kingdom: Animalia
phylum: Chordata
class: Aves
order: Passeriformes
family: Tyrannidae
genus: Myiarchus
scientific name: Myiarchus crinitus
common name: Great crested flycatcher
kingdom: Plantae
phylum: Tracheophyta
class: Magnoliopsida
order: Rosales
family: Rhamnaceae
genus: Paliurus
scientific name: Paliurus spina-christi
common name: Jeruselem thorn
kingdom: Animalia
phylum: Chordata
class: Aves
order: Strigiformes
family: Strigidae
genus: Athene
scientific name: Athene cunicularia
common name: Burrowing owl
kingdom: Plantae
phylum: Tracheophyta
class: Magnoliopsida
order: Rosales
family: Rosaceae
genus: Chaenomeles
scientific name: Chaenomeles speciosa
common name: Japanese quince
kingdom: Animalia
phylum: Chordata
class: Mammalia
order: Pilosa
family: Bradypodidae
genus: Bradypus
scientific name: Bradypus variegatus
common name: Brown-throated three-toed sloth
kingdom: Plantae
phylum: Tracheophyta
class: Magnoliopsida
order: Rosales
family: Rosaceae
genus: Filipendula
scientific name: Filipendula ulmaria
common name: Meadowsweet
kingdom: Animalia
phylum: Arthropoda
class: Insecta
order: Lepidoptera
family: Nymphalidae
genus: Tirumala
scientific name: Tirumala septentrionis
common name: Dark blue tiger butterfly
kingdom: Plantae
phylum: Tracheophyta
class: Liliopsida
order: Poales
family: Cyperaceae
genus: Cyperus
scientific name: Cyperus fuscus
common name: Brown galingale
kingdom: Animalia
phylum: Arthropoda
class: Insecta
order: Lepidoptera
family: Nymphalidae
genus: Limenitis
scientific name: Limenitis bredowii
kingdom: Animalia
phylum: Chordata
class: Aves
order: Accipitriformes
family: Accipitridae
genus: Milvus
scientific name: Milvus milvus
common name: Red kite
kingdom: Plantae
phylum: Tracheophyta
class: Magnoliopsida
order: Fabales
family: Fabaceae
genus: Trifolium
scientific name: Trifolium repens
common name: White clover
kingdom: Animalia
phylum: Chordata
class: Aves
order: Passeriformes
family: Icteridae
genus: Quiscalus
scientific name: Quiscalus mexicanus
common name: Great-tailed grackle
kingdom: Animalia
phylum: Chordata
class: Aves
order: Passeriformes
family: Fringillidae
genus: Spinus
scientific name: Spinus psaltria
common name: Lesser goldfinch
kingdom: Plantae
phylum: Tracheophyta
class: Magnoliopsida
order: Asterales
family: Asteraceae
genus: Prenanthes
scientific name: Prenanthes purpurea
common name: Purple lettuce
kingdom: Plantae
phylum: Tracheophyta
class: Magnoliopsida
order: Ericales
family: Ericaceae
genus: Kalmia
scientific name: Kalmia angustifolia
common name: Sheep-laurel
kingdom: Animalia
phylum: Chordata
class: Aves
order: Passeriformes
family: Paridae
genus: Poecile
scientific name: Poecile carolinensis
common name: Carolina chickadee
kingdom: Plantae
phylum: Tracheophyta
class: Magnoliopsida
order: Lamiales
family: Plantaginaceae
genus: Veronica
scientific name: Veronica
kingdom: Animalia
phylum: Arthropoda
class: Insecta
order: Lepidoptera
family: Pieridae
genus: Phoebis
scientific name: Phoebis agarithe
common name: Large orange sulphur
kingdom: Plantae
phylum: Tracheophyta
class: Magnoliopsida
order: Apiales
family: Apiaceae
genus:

*****

__EXERCISE DESCRIPTION__
Turn every line of the data above into a numbered list, omitting any blank lines.

__TASK RESPONSE__
1. kingdom: Animalia
2. phylum: Chordata
3. class: Aves
4. order: Passeriformes
5. family: Tyrannidae
6. genus: Myiarchus
7. scientific name: Myiarchus crinitus
8. common name: Great crested flycatcher
9. kingdom: Plantae
10. phylum: Tracheophyta
11. class: Magnoliopsida
12. order: Rosales
13. family: Rhamnaceae
14. genus: Paliurus
15. scientific name: Paliurus spina-christi
16. common name: Jeruselem thorn
17. kingdom: Animalia
18. phylum: Chordata
19. class: Aves
20. order: Strigiformes
21. family: Strigidae
22. genus: Athene
23. scientific name: Athene cunicularia
24. common name: Burrowing owl
25. kingdom: Plantae
26. phylum: Tracheophyta
27. class: Magnoliopsida
28. order: Rosales
29. family: Rosaceae
30. genus: Chaenomeles
31. scientific name: Chaenomeles speciosa
32. common name: Japanese quince
33. kingdom: Animalia
34. phylum: Chordata
35. class: Mammalia
36. order: Pilosa
37. family: Bradypodidae
38. genus: Bradypus
39. scientific name: Bradypus variegatus
40. common name: Brown-throated three-toed sloth
41. kingdom: Plantae
42. phylum: Tracheophyta
43. class: Magnoliopsida
44. order: Rosales
45. family: Rosaceae
46. genus: Filipendula
47. scientific name: Filipendula ulmaria
48. common name: Meadowsweet
49. kingdom: Animalia
50. phylum: Arthropoda
51. class: Insecta
52. order: Lepidoptera
53. family: Nymphalidae
54. genus: Tirumala
55. scientific name: Tirumala septentrionis
56. common name: Dark blue tiger butterfly
57. kingdom: Plantae
58. phylum: Tracheophyta
59. class: Liliopsida
60. order: Poales
61. family: Cyperaceae
62. genus: Cyperus
63. scientific name: Cyperus fuscus
64. common name: Brown galingale
65. kingdom: Animalia
66. phylum: Arthropoda
67. class: Insecta
68. order: Lepidoptera
69. family: Nymphalidae
70. genus: Limenitis
71. scientific name: Limenitis bredowii
72. kingdom: Animalia
73. phylum: Chordata
74. class: Aves
75. order: Accipitriformes
76. family: Accipitridae
77. genus: Milvus
78. scientific name: Milvus milvus
79. common name: Red kite
80. kingdom: Plantae
81. phylum: Tracheophyta
82. class: Magnoliopsida
83. order: Fabales
84. family: Fabaceae
85. genus: Trifolium
86. scientific name: Trifolium repens
87. common name: White clover
88. kingdom: Animalia
89. phylum: Chordata
90. class: Aves
91. order: Passeriformes
92. family: Icteridae
93. genus: Quiscalus
94. scientific name: Quiscalus mexicanus
95. common name: Great-tailed grackle
96. kingdom: Animalia
97. phylum: Chordata
98. class: Aves
99. order: Passeriformes
100. family: Fringillidae
101. genus: Spinus
102. scientific name: Spinus psaltria
103. common name: Lesser goldfinch
104. kingdom: Plantae
105. phylum: Tracheophyta
106. class: Magnoliopsida
107. order: Asterales
108. family: Asteraceae
109. genus: Prenanthes
110. scientific name: Prenanthes purpurea
111. common name: Purple lettuce
112. kingdom: Plantae
113. phylum: Tracheophyta
114. class: Magnoliopsida
115. order: Ericales
116. family: Ericaceae
117. genus: Kalmia
118. scientific name: Kalmia angustifolia
119. common name: Sheep-laurel
120. kingdom: Animalia
121. phylum: Chordata
122. class: Aves
123. order: Passeriformes
124. family: Paridae
125. genus: Poecile
126. scientific name: Poecile carolinensis
127. common name: Carolina chickadee
128. kingdom: Plantae
129. phylum: Tracheophyta
130. class: Magnoliopsida
131. order: Lamiales
132. family: Plantaginaceae
133. genus: Veronica
134. scientific name: Veronica
135. kingdom: Animalia
136. phylum: Arthropoda
137. class: Insecta
138. order: Lepidoptera
139. family: Pieridae
140. genus: Phoebis
141. scientific name: Phoebis agarithe
142. common name: Large orange sulphur
143. kingdom: Plantae
144. phylum: Tracheophyta
145. class: Magnoliopsida
146. order: Apiales
147. family: Apiaceae
148. genus:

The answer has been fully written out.